→ Página:
___
Na medida em que atual realidade social possibilita uma melhor qualidade de vida, certamente através do emprego dos avanços tecnológicos, suscita também novos tipos delituosos organizados, os quais apostam na impunidade para aniquilar a ordem e a segurança pública, maculando o Estado Democrático de Direito.
A sociedade brasileira vem enfrentando uma grande batalha contra a violência e a falta de segurança que assola todo o país. Os índices altíssimos de criminalidade e a pouca eficácia no seu combate fizeram com que o Direito Penal utilizasse muitos artifícios no combate à violência. Inspirado na ordem jurídica de outros países, como forma de fazer frente ao crime organizado, o Brasil passou a fazer uso do instituto da delação premiada, como política de auxílio à investigação e combate à criminalidade que apresenta conotações organizadas.
O termo delação advém do latim delatione e significa "denunciar, revelar crime; acusar como autor de crime ou delito". Premiar, por seu turno, é "recompensar; remunerar". Nesse instituto, o acusado é incitado pelo Estado a contribuir com as investigações, confessando a sua autoria e delatando seus comparsas com o fim de obter, ao final do processo, algumas vantagens na aplicação de sua pena ou até mesmo a extinção da punibilidade, beneficiando-se da sua própria perfídia, o que nitidamente remonta aos sistemas inquisitórios e, ainda, evidencia certo distanciamento dos princípios preconizados pelo atual Estado Democrático de Direito.
Note-se que a delação premiada está presente no ordenamento jurídico brasileiro desde as Ordenações Filipinas e vigorou até a entrada em vigor do Código Criminal de 1830, tendo retornado com a edição de leis esparsas, sob o emolumento de ser parte integrante da atual política criminal ministrada pelo Estado na busca de um sistema penal eficaz frente à delinquência organizada, visto que seu escopo principal é o de trocar o direito de punir do Estado pela proteção um bem jurídico mais importante, colocado em risco pela própria ineficiência do Estado na execução de suas atividades essenciais e políticas públicas.
Conforme dito anteriormente, inspirado por ordenamentos jurídicos de outros países e, visando combater o crime organizado, nosso país reintroduziu o uso do instituto da delação premiada[1], como importante mecanismo de investigação e combate à criminalidade que apresenta conotações organizadas. Observa-se que referido instituto encontra previsão normativa na Lei dos Crimes Hediondos (Lei n. 8.072/90, art. 8º, parágrafo único), Lei de Crimes Contra a Ordem Tributária, Econômica e Contra as Relações de Consumo (Lei nº 8.137/90, art.16, parágrafo único), Lei do Crime Organizado (Lei n. 9.034/95, art. 6º), Crime de extorsão mediante seqüestro (artigo 159, §4º, do CP), Lei de Lavagem de Capitais (Lei n. 9.613/98, art. 1º e 5º), Lei Antitóxicos (Lei n. 11.343/2006, art. 41), em que a delação é premiada com redução da pena de um a dois terços, bem como pela Lei de Proteção a Vítimas e Testemunhas (Lei n. 9.807/99, art. 13 e 14), que premia os delatores com o perdão judicial e a redução de pena de um a dois terços. Além da atenuante genérica já inserta no artigo 65, inciso II, alínea b, do CP e da Lei nº 10.149/00, curiosamente intitulada de acordo de leniência. Diante dessas informações podemos concluir que não existe um regramento único e coerente sobre a questão, que facilite sua aplicação e compreensão pelos operadores, mas que é evidente que a delação premiada vem se infiltrando cada vez mais em nossa legislação.
___
→ Material fornecido:
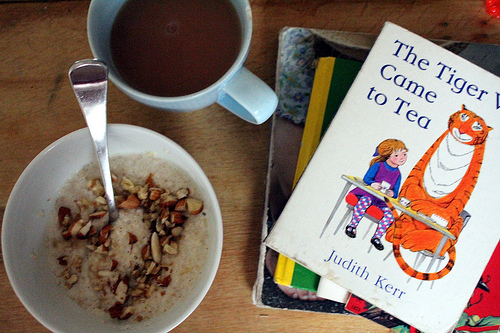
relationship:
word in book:
[364, 86, 433, 131] [259, 17, 499, 332]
___
→ O que produzir: Segundo o texto sobre a delação premiada, até quando esse instituto vigorou no ordenamento jurídico brasileiro depois de surgir nas Ordenações Filipinas?

→ Resultado do exercício: Até a entrada em vigor do Código Criminal de 1830.